— start of Given text —

It’s hard to stomach that notion, especially since Judge Jean Boyd of the Fort Worth Juvenile Court seems to have swallowed it whole. I can’t imagine how bitter and resentful — not to mention mystified — the victims’ families must be.

But Boyd might have unintentionally done us a favor by opening the door to a dank, dark room that we have worked too hard to keep closed. She has let out the putrid aromas of economic inequality, which we have long ignored. Wealthy people, the judge’s sentence reminds us, have huge advantages over ordinary folk, despite an American mythology about equal opportunity. And the opportunity gap is growing as inequality cleaves the country into haves and have-nots.

The very terms “wage gap” and “disappearing middle class” have become clichés in Washington, often muttered by pandering politicians and comfortable journalists who have little real understanding of the effect that income inequality has had on the lives of ordinary Americans. But the fallout is real enough.

Since the 1970s, the wages of working-class Americans — those without college degrees — have stagnated and fallen further and further behind. Meanwhile, the wealthy have only become more prosperous.

Despite what you may believe to be true, the individual’s work ethic has little to do with those results. No matter how hardworking you are, a job at Walmart won’t give you much in the way of financial security. And if you are born to parents who can give you a trust fund, it doesn’t matter how little you work; you’ll still have plenty of security.

The trends that have eaten away at the great American middle — including globalization and technological gains — have been evident for decades, but the Great Recession accelerated the consequences. Even as economic data show huge gains in productivity, the jobless rate remains high, stuck at around 7 percent. (Translation: Companies have found ways to get more and more work done with technology, whether it’s through eliminating bank tellers and installing more ATMs, or using more robots in factories.)

This is a complex problem with no easy answers, but we could make a start toward solutions by looking squarely at the issue and refusing to call it by other names. Here are a few things it’s not: indolence, racism, the failure of the welfare state.

Mitt Romney became appropriately infamous for his condescending dismissal of the “47 percent” who he claimed don’t want to work, but that wrong-headed idea doesn’t stop with Romney. U.S. Rep. Jack Kingston (R-GA), running for the GOP nomination for the U.S. Senate, has proposed that poor children sweep school cafeteria floors in exchange for free or reduced lunches, a deal that would get the “myth out of their head that there is such a thing as a free lunch,” he said.

But liberals often get it wrong, too — confusing rampant income inequality with racism. The legacy of racism has certainly contributed to the wealth gap between black and white Americans, but class is now a bigger factor in a child’s future than race. President Obama’s children are virtually assured a bright future, while millions of their cohort among the working classes are not.

The class divide is one of the biggest problems now facing the country, and it’s time we started to confront it. Judge Boyd’s unjust sentence is just the provocation to force us to take it on.

— end of Given text —
— start of Information provided —

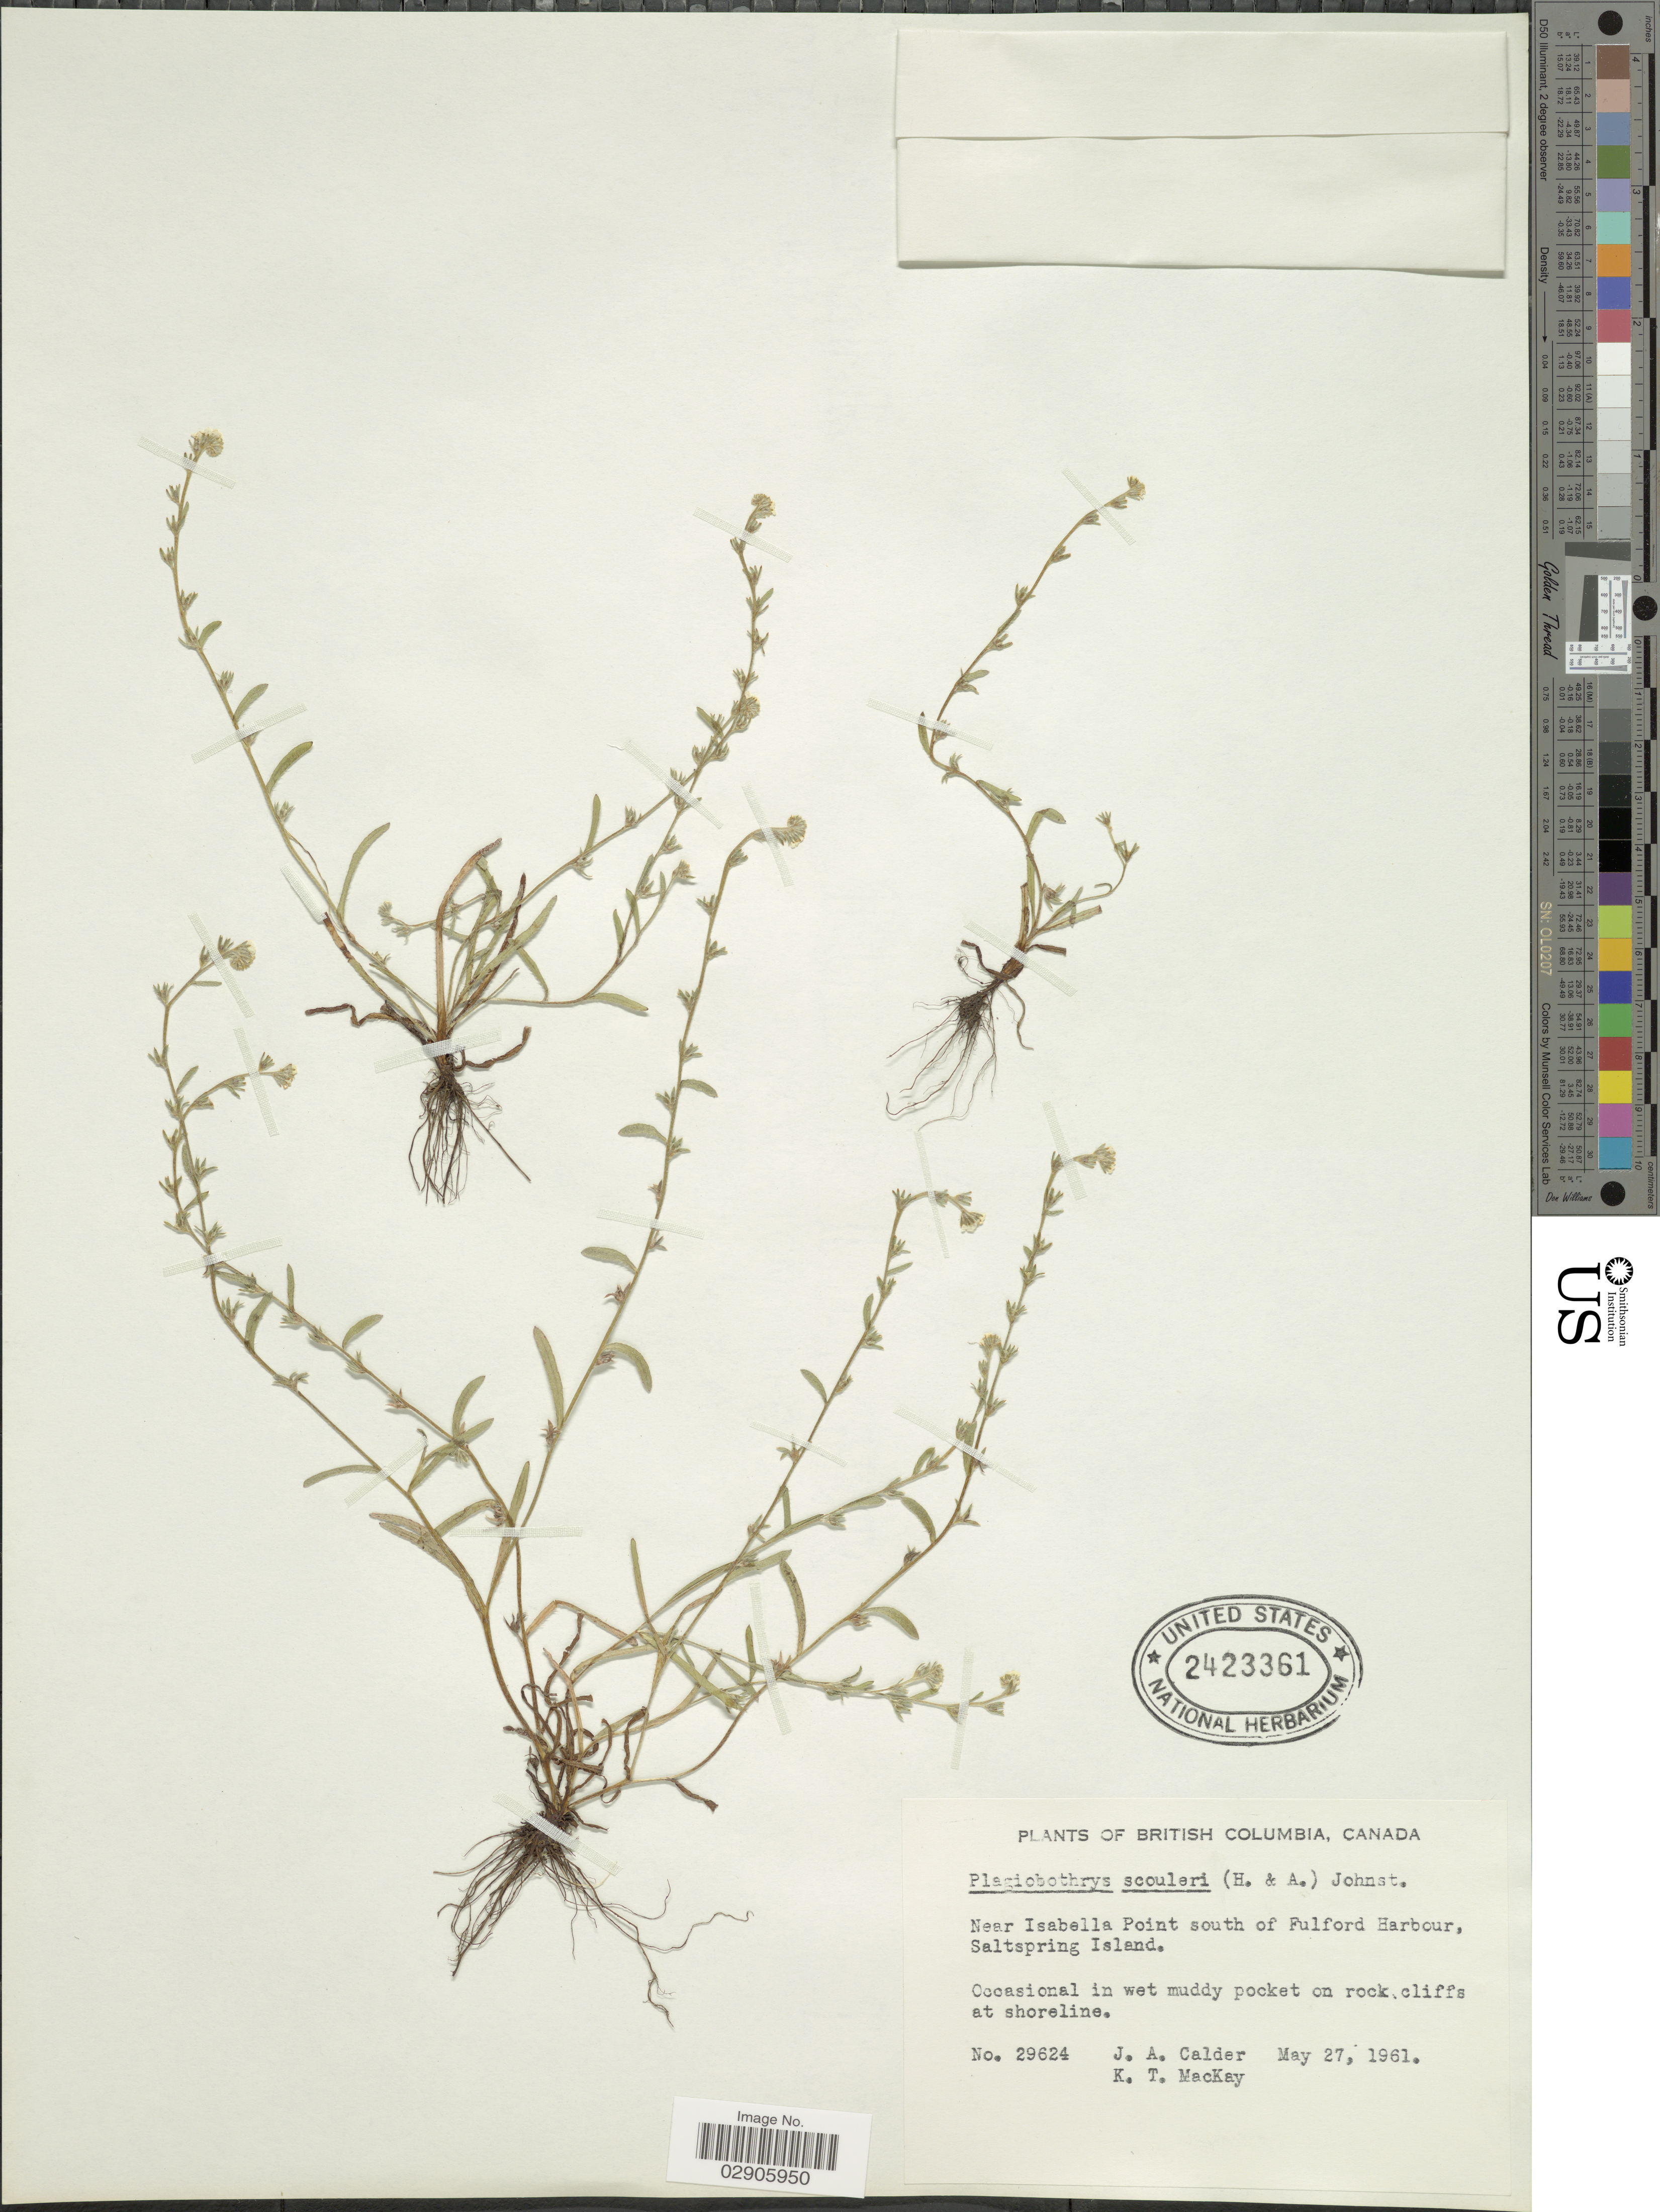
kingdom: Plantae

— end of Information provided —

• Set tasks
• 1. Decide whether each statement agrees with the column on economic inequality, answering yes or no and quoting the words from the column that settle it: (a) the jobless rate has stayed at around 7 percent; (b) the wages of working-class Americans have risen steadily since the 1970s; (c) race is now a bigger factor than class in a child's future.
• 2. Retype the part of the column on economic inequality starting with "Mitt Romney became" and going on through "classes are not.".
The material has no role in any of this work.

• Expected answers
• 1.
(a) Yes: "the jobless rate remains high, stuck at around 7 percent"
(b) No: "the wages of working-class Americans — those without college degrees — have stagnated and fallen further and further behind"
(c) No: "class is now a bigger factor in a child’s future than race"

• 2.
Mitt Romney became appropriately infamous for his condescending dismissal of the “47 percent” who he claimed don’t want to work, but that wrong-headed idea doesn’t stop with Romney. U.S. Rep. Jack Kingston (R-GA), running for the GOP nomination for the U.S. Senate, has proposed that poor children sweep school cafeteria floors in exchange for free or reduced lunches, a deal that would get the “myth out of their head that there is such a thing as a free lunch,” he said.

But liberals often get it wrong, too — confusing rampant income inequality with racism. The legacy of racism has certainly contributed to the wealth gap between black and white Americans, but class is now a bigger factor in a child’s future than race. President Obama’s children are virtually assured a bright future, while millions of their cohort among the working classes are not.